If there are 100 participants with video and you look in tileview and see 25 participants you will receive just 25 videos, resolution depends of the size of the element.

Nope, this is simulcast, every participant is sending the 3 resolutions if enough bandwidth is available.

Lightweight server. It is easy and cheaper to have multiple sfu routers and to be mixing video.

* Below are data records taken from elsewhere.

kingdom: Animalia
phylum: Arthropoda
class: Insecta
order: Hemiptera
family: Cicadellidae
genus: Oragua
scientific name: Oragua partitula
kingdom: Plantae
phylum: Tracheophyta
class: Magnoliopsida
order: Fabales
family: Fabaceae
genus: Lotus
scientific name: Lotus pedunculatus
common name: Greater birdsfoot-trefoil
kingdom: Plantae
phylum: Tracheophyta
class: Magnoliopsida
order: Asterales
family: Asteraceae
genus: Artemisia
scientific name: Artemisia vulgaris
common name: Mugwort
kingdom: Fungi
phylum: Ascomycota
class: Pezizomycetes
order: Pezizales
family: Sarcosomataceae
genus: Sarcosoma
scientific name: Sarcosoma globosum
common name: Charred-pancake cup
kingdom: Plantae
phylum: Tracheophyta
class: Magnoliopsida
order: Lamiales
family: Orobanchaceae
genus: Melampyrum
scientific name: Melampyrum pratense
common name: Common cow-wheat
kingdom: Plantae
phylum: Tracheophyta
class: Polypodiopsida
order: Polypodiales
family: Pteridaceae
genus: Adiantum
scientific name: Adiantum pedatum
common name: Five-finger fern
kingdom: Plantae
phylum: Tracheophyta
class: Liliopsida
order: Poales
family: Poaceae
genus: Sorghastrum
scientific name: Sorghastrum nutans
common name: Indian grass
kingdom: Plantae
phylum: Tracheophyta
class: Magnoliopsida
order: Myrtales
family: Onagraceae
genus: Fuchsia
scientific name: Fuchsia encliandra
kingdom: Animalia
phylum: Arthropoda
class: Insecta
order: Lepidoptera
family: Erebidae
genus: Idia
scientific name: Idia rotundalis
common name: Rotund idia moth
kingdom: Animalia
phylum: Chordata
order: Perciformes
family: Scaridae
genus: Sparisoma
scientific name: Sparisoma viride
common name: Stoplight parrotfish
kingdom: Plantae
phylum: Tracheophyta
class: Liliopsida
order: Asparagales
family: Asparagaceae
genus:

Currently, jibri is doing something similar, delivering a mix as a recording or live stream. And you can see around the forum people constantly having problems with the resources for it. And this is just for one session in a meeting with 10 participants, you will need 10 such sessions … what about 100 meetings with 10 or a 1000. If everything was MCU based - meet.jit.si will not exist today and probably and same for jitsi.

Many thanks @damencho
How does zoom display video of 300 participants simultaneously for business users. They claim to be using something called Multimedia router. Is it same as the sfu router you metioned

I think it is the same. And they do it the same we do it - route only what is needed.

How does zoom display video of 300 participants simultaneously for business users ?

I already answered this in my previous comment.

Thank you @damencho . However my experience with jitsi hosted on aws vs zoom is quite different. I have hosted a t3a.medium instance on aws in us-east and even when only 3 people join the conference the video of one of the persons sometimes goes off in Tile mode. I have never seen this happen to zoom.

  1. How can this be solved. What does zoom have different (private data centers, dedicated bandwidth?)
  2. Also if the bandwidth goes down, is there a way that jitsi automatically switches to lower resolution streams e.g. from tile view to filmstrip view

t3 is a budget, low-cost instance type. Use m5/c5 (or m6g/c6g ARM instances). You can put 300 in a call with Jitsi, you just need to spec and configure your servers properly.

I wonder it is problem with aws ec2 t3a.medium instance. I only have one meeting with 3 people in it. If it was multiple meetings with many people then it makes sense that t3a.medium cannot handle network load.

Infact I have used m5 also for this single meeting with 3 people and still it gave issues. Is there a way to know through jitsi about where is the network bandwidth narrow ? Is it at the receiver’s end or is it at the server’s end.

How do I test this ? Is there a test setup? Does jitsi-torture work? or is there any other automated test framework

If you’re using an m5 instance on AWS and there are only 3 participants, the bandwidth problem is certainly not on the AWS side. Even t3 should have enough bandwidth, with t3 the concern would be the limited CPU resources.

Especially since you mentioned only one participant’s video goes black, it’s most likely constrained bandwidth between them and the JVB.

Is there a way to know through jitsi about where is the network bandwidth narrow ? Is it at the receiver’s end or is it at the server’s end.

All jitsi (or any application) can know is that packets were lost somewhere in the path between the user and the server, not where they were lost in that path.

To try to determine where, you could use tools like iperf to test possible throughput, packet rate, loss and jitter. By running it between different combinations of endpoints (e.g. between your server and another server, between your server and the user, between the user and another server) you can start to infer the likely location of a bandwidth constraint. If you’re using iperf, run it in UDP mode with a target bitrate. TCP speed tests (like most of the browser-based ones) can fail to detect network problems that would affect real-time communication.

Having said all that, though, with only a few participants you can be reasonably sure your server is not the bandwidth constraint if you’re using AWS or another host with good quality connectivity. If issues affect only a few participants, and consistently those ones, it’s quite likely that the problem is with those participants’ ISP, WiFi or computer. Or maybe they’re all from the same country, with limited international capacity given to residential end-users, and your JVB is in another country. Look for the simple answers first before diving headfirst into network testing tools.